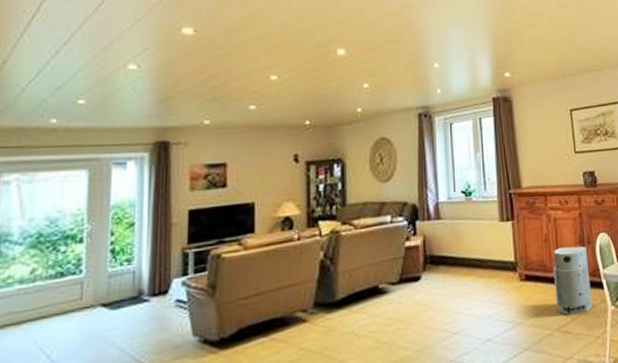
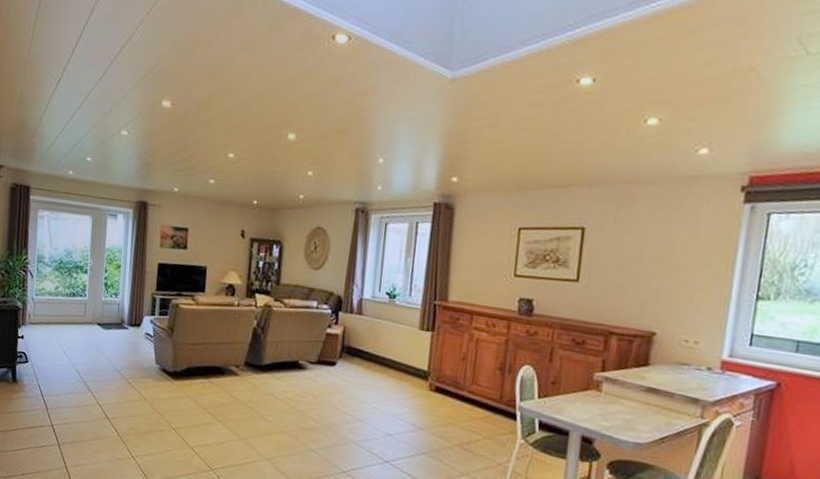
air purifier: present [553,246,593,316] -> none [462,369,506,438]

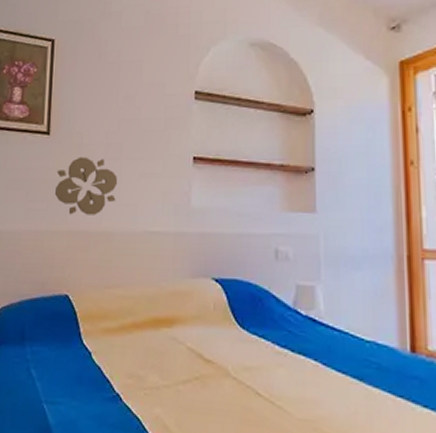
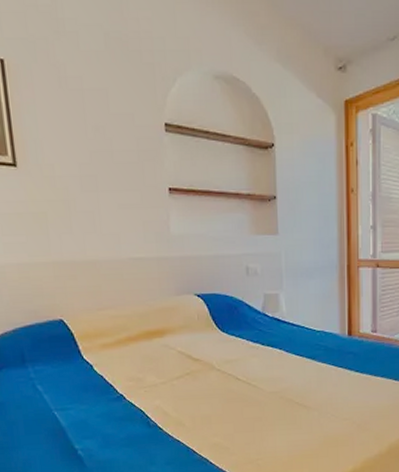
wall ornament: present [55,156,118,215] -> none [31,189,98,247]

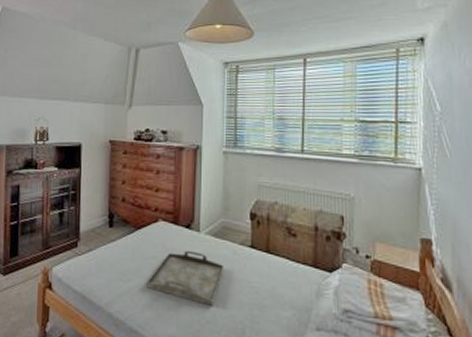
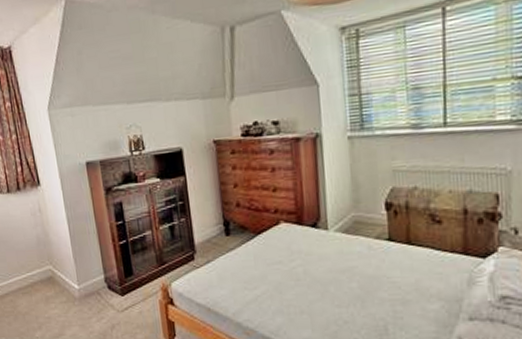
serving tray: present [146,250,225,306] -> none [274,251,360,306]

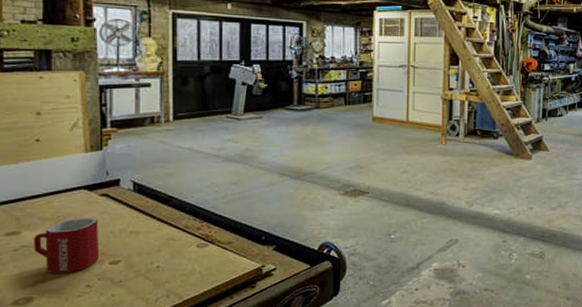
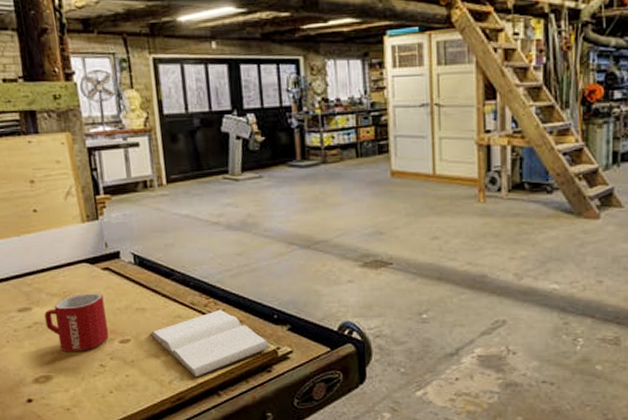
book: none [142,231,256,295] -> present [151,309,271,378]

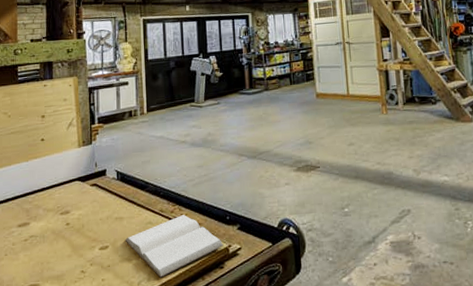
mug: present [44,293,109,351] -> none [39,206,91,261]

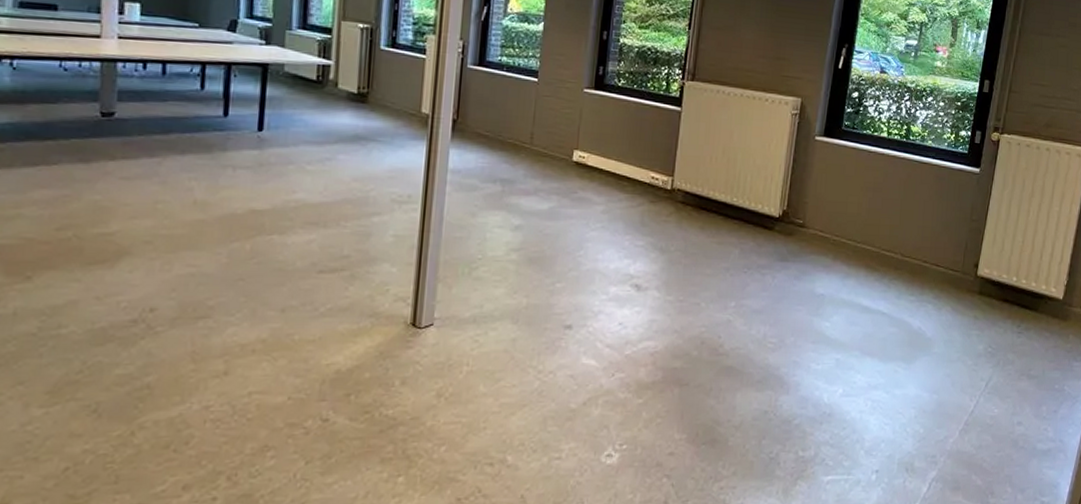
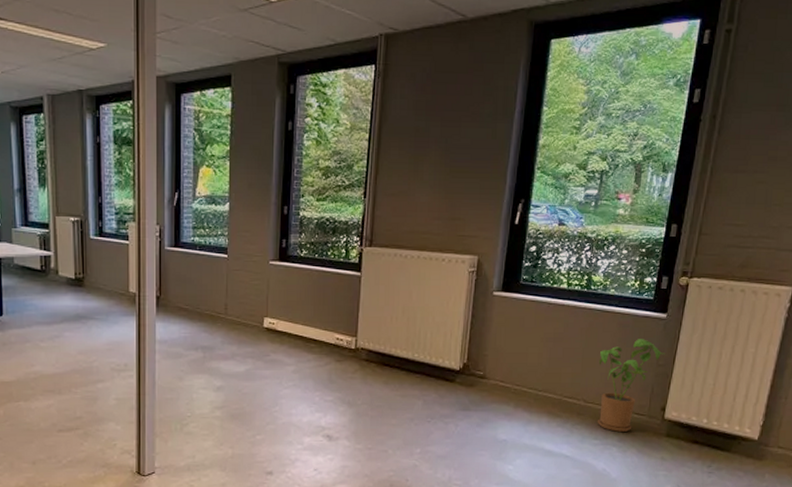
house plant: none [914,192,978,288] -> present [598,339,665,432]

### EXERCISE GOAL
From the line containing "serving tray: present" down to the final line of the material, restate every line word for word, and only those; drop the pictures.

### REPLY
serving tray: present [146,250,225,306] -> none [274,251,360,306]

book: none [142,231,256,295] -> present [151,309,271,378]

mug: present [44,293,109,351] -> none [39,206,91,261]

house plant: none [914,192,978,288] -> present [598,339,665,432]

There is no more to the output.